EXCERPT PROVIDED below:

The move came after US troops, who relied on the militia alliance to defeat the Islamic State (IS) group on the ground in Syria, withdrew from the border area.
We've boiled down why it matters.
Why has Turkey launched an assault?
One main reason: Turkey considers the biggest militia in the Kurdish-led alliance a terrorist group. It says it is an extension of a Kurdish rebel group fighting in Turkey.
Turkey's president wants a 32km (20-mile) deep safe zone along the Syrian side of the border clear of Kurdish fighters. He also hopes to resettle up to 2 million Syrian refugees currently living in Turkey there.
The Kurdish-led alliance says it will defend its territory. It accused the US of leaving the area to turn into a war zone and risking the re-emergence of IS.
Turkey has vowed to push back from its border members of a Syrian Kurdish militia called the People's Protection Units (YPG).
Turkish leaders view the YPG as an extension of the banned Kurdistan Workers' Party (PKK), which has fought for Kurdish autonomy in Turkey for three decades.
The YPG dominates an alliance of Kurdish and Arab militias called the Syrian Democratic Forces (SDF), which has driven IS out of a quarter of Syria over the past four years with the help of air strikes by a US-led coalition.
Turkey has carried out two cross-border offensives against the Kurdish forces.
In early 2018, it attacked the Kurdish enclave of Afrin, in western Syria. Dozens of civilians were killed.
That December, with IS close to defeat, President Donald Trump said the US would begin withdrawing troops from Syria. When commanders and allies expressed concern about the fate of the Kurds, he proposed creating a 20-mile safe zone along the border.
Mr Trump later suspended the withdrawal, but Turkish President Recep Erdogan continued pressing for a safe zone.
Mr Trump and Mr Erdogan
In August, the US and Turkey agreed to establish one together, but called it a security mechanism. The YPG complied and began dismantling border fortifications.
But two months later, Mr Erdogan warned Mr Trump that Turkey was going to set up a safe zone alone.
Mr Trump said US troops would withdraw from the border area and that Turkey would be responsible for all IS militants detained by the SDF.

End of EXCERPT PROVIDED.
PROVIDED DATA below:

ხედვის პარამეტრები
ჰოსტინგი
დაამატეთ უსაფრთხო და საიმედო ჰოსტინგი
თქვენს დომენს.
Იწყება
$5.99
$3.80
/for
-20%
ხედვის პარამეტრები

End of PROVIDED DATA.

TASK LIST>
A: Extract the passage about Turkey's offensive against Kurdish forces in Syria in full, keeping every word unchanged.
B: Copy every line of the records verbatim.
The passage and the records are independent of each other.

TASK-BY-TASK OUTPUTS>
A:
The move came after US troops, who relied on the militia alliance to defeat the Islamic State (IS) group on the ground in Syria, withdrew from the border area.
We've boiled down why it matters.
Why has Turkey launched an assault?
One main reason: Turkey considers the biggest militia in the Kurdish-led alliance a terrorist group. It says it is an extension of a Kurdish rebel group fighting in Turkey.
Turkey's president wants a 32km (20-mile) deep safe zone along the Syrian side of the border clear of Kurdish fighters. He also hopes to resettle up to 2 million Syrian refugees currently living in Turkey there.
The Kurdish-led alliance says it will defend its territory. It accused the US of leaving the area to turn into a war zone and risking the re-emergence of IS.
Turkey has vowed to push back from its border members of a Syrian Kurdish militia called the People's Protection Units (YPG).
Turkish leaders view the YPG as an extension of the banned Kurdistan Workers' Party (PKK), which has fought for Kurdish autonomy in Turkey for three decades.
The YPG dominates an alliance of Kurdish and Arab militias called the Syrian Democratic Forces (SDF), which has driven IS out of a quarter of Syria over the past four years with the help of air strikes by a US-led coalition.
Turkey has carried out two cross-border offensives against the Kurdish forces.
In early 2018, it attacked the Kurdish enclave of Afrin, in western Syria. Dozens of civilians were killed.
That December, with IS close to defeat, President Donald Trump said the US would begin withdrawing troops from Syria. When commanders and allies expressed concern about the fate of the Kurds, he proposed creating a 20-mile safe zone along the border.
Mr Trump later suspended the withdrawal, but Turkish President Recep Erdogan continued pressing for a safe zone.
Mr Trump and Mr Erdogan
In August, the US and Turkey agreed to establish one together, but called it a security mechanism. The YPG complied and began dismantling border fortifications.
But two months later, Mr Erdogan warned Mr Trump that Turkey was going to set up a safe zone alone.
Mr Trump said US troops would withdraw from the border area and that Turkey would be responsible for all IS militants detained by the SDF.

B:
ხედვის პარამეტრები
ჰოსტინგი
დაამატეთ უსაფრთხო და საიმედო ჰოსტინგი
თქვენს დომენს.
Იწყება
$5.99
$3.80
/for
-20%
ხედვის პარამეტრები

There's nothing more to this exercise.